El problema del prometeísmo es desorbitarse; buscar no tanto la mejora del mundo y la sociedad sino su transformación radical. Según Delsol, podemos decir que entramos en el orden demiúrgico –frankensteiniano– desde el momento en que el impulso hacia la emancipación deja de reconocer límites. Entonces destruye lo que se había propuesto engrandecer. Los límites no son fáciles de reconocer, pero negarlos es temerario. Quienes dicen «no hay límites» justificarán que su impulso sea ciego y los ignore, porque para ellos todo lo que avanza ciegamente hacia la emancipación es el bien o conduce a él. Como políticos resultan inquietantes porque solo respetan lo que ellos mismos son capaces de producir; en última instancia, solo se admiran y respetan a ellos mismos. Padecen una suerte de narcisismo trascendental. Por lo demás, defender y proteger la sociedad no significa bloquear su evolución. Solo implica tomar la realidad en serio; creer que el mundo natural y humano comporta una estructura, tiene unas leyes internas que deben conocerse y respetarse. En el fondo, es creer que mundo y sociedad poseen validez, son legítimos. Refiriéndose a Menéndez y Pelayo, Eloy Bullón expresaba esto mismo, hace más de medio siglo, valiéndose de una metáfora idéntica a la usada por Delsol: «(Don Marcelino) tenía presente que los poderes públicos no actúan sobre seres inorgánicos, sino sobre individuos conscientes y libres, cuyas actividades vitales, aun para dirigirlas, hay que respetar, a la manera como el jardinero necesita contar con las leyes funcionales de la vida de las plantas.
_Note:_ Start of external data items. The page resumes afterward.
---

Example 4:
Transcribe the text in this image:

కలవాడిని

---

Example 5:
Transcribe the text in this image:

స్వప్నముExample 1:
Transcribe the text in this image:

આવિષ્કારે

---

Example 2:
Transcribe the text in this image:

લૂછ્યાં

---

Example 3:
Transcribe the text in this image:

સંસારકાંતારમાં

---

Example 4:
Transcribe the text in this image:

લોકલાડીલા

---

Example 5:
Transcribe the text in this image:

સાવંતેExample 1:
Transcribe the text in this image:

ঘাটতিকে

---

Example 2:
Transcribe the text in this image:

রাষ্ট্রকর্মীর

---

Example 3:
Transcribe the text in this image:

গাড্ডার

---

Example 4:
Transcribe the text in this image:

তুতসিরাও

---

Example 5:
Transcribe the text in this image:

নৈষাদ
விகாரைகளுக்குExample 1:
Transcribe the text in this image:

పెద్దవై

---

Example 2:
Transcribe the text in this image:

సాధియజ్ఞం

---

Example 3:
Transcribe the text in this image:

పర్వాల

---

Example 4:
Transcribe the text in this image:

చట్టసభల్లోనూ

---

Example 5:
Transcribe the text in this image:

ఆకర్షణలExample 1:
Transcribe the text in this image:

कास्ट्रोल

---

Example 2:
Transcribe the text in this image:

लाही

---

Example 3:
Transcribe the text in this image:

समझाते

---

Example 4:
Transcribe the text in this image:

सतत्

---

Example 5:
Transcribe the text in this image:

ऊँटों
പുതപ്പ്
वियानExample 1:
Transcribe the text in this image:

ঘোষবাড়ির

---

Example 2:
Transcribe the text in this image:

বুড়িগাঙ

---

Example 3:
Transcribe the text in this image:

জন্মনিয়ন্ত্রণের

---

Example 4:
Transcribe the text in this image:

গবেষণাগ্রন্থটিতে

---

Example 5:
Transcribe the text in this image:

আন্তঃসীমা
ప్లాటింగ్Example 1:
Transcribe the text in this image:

El arte del gobierno no es geometría, sino alta y nobilísima biología social». No es indiferente que el poder lo ostente un «jardinero» o un «demiurgo». El primero reconocerá como límite la vida autónoma del objeto encomendado a su custodia; el otro lo manipulará a su antojo, tomándolo como material inerte, maleable a voluntad.

La denuncia de la mentalidad de laboratorio llevada a la política está lúcidamente argumentada por Adam Smith en su ‘Teoría de los sentimientos morales’: «El hombre doctrinario se imagina que puede organizar a los diferentes miembros de una gran sociedad con la misma desenvoltura con que dispone las piezas en un tablero de ajedrez. No percibe que las piezas del ajedrez solo tienen el principio motriz que les imprime la mano, y que en el vasto tablero de la sociedad humana cada pieza posee un principio motriz propio, independiente del que la legislación arbitrariamente elija imponerle».

Laboratorio o jardín: hay que optar. Lo característico del socialismo –el partido del laboratorio– es su «arrogancia», por decirlo con Hayek. Los que nos sabemos ignorantes y falibles creemos en la libre cooperación social. Los planificadores prescinden de ella en nombre de un conocimiento superior del que se declaran portadores. La idea de rehacer la sociedad de acuerdo con un esquema que supone que al planificador le sobran, entre otras muchas cosas, el mercado y las tradiciones; les basta con imponer a martillazos su programa, haciendo de la sociedad un lecho de Procusto. En España, esta actitud política es más peligrosa todavía, porque a los directores de nuestro laboratorio no solo les falta modestia; también carecen de ciencia, de prudencia y de pudor. Para conducir experimentos de ingeniería social, mejor graduados del MIT que peritos en putas y cloacas.